Thankfully, this next half a century of babbling on the shrink’s couch should be a little more interesting. After all, people of Asian heritage have reached a critical mass in the United States. Please, please, let us truly be at the tipping point, where re-invention is possible and life becomes new.

As for what’s teetering on the brink of celebration….

The other night, my friend Jeannie Park talked me into going Jun Choi’s fundraiser. The one-term mayor of Edison, N.J. has his eye on a House seat. If would make him the northeast’s first Asian American congressman. The event was held at a super-swanky Manhattan address on Central Park West and had three fundraising essentials: Sen. Ben Bradley, who still has star power from his days playing for the New York Knicks; top quality booze; a team of doting, devoted Korean moms.

If you’re interested in knowing more about Jun Choi, check out his campaign here. I liked his message. He talked about what it was like to take on Edison’s police union, downsized his local government and helped reduce taxes. He ran for re-election but lost by a few hundred votes.

And I’m sorry I cut off the head of the guy in the photo collage above. Here he is:

Jeff Yang has been hired by the Wall Street Journal to write its first-ever column about Asian/American Pop/Culture. This son of Taiwanese immigrants lives in Park Slope, Brooklyn with his wife and their two sons. When he graduated from Harvard, the psych major went on to start an Asian American magazine. He has written books, many articles & passionately explores all things Asian American.

Becoming a Journal columnist means Jeff gets a coveted, hand-drawn hedcut. These pictures are painstakingly drawn dot-by-dot and have become the paper’s artistic signature. Jeff  named his column “Tao Jones.” It will appear every Friday on the Journal’s Speakeasy blog, which covers entertainment and the arts.

I am so dense that he had to explain the column’s title to me. It’s a punny play on “Dow Jones,” the Journal’s parent company. Tao — which is pronounced “dow” — is the marvelous Chinese philosophy about finding “the way.” The column launches tomorrow. Let’s help our boy reach the tipping point by becoming his readers!

And now, a little about my own potential tipping point…

This painting is in the hands of my first collector, Chuck Zoeller.
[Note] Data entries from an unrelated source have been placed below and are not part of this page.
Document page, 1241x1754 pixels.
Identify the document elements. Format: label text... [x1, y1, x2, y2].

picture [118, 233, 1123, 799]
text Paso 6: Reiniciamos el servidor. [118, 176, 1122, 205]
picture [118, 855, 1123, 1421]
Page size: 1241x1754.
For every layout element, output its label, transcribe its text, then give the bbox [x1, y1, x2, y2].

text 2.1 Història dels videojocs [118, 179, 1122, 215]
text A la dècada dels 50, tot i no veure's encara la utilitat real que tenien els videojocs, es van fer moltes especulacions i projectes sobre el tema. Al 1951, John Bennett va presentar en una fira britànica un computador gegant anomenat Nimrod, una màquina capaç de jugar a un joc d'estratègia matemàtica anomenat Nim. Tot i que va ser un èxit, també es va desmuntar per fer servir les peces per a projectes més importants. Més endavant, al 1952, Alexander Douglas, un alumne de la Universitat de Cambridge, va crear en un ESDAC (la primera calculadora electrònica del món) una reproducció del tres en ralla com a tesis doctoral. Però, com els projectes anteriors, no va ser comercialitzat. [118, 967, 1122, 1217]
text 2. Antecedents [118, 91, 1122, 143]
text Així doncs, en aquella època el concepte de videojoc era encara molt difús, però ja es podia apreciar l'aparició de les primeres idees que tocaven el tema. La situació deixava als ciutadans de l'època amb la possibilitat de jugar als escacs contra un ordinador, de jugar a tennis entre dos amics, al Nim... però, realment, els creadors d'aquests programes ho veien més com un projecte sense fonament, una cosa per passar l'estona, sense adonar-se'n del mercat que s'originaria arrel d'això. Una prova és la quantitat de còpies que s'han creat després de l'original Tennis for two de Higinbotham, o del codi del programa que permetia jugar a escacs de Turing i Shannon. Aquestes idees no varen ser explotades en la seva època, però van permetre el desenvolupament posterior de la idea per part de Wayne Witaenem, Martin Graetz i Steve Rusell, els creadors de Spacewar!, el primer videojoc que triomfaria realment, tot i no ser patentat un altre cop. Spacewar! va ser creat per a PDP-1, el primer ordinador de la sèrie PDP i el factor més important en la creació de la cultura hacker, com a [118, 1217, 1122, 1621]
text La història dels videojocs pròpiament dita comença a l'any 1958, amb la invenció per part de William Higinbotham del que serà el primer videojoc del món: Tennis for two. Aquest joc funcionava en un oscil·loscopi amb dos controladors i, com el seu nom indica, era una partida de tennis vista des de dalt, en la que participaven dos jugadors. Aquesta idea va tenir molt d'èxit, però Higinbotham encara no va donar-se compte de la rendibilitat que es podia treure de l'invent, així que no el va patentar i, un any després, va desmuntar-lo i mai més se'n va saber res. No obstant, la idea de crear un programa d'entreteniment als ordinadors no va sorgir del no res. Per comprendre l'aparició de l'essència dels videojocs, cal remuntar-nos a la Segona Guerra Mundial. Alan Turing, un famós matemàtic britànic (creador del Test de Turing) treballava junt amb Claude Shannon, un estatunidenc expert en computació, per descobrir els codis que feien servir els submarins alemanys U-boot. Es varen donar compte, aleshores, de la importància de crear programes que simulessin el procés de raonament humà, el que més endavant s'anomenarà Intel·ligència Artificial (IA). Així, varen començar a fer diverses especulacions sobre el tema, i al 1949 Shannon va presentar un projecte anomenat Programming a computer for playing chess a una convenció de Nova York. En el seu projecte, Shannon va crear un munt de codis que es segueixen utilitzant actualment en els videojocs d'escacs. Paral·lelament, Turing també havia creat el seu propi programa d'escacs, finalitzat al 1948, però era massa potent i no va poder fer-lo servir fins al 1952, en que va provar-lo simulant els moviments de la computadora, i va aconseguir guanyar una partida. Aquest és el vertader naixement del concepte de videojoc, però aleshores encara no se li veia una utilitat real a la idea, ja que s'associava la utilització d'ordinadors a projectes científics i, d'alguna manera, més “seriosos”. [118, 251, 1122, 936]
He’s head of special projects at The Associated Press and a former photo editor. He hung “cali roll” in his kitchen. He says that it “jumps off the wall and makes me happy every time I walk in the kitchen; even when the Yankees are losing.”

Last summer, I made a few paintings of Asian food. Looking at sushi and Chinese dumpling buns as art objects gave me a new way to access my culture issues. Painting forces me to stop thinking and just feel. I can honestly say that with the brush in hand, being Chinese and American wasn’t an emotional debate of “bad” or “good.” It became a matter of light and shadow, color and warmth.

Now, if only I could stay in that head all the time.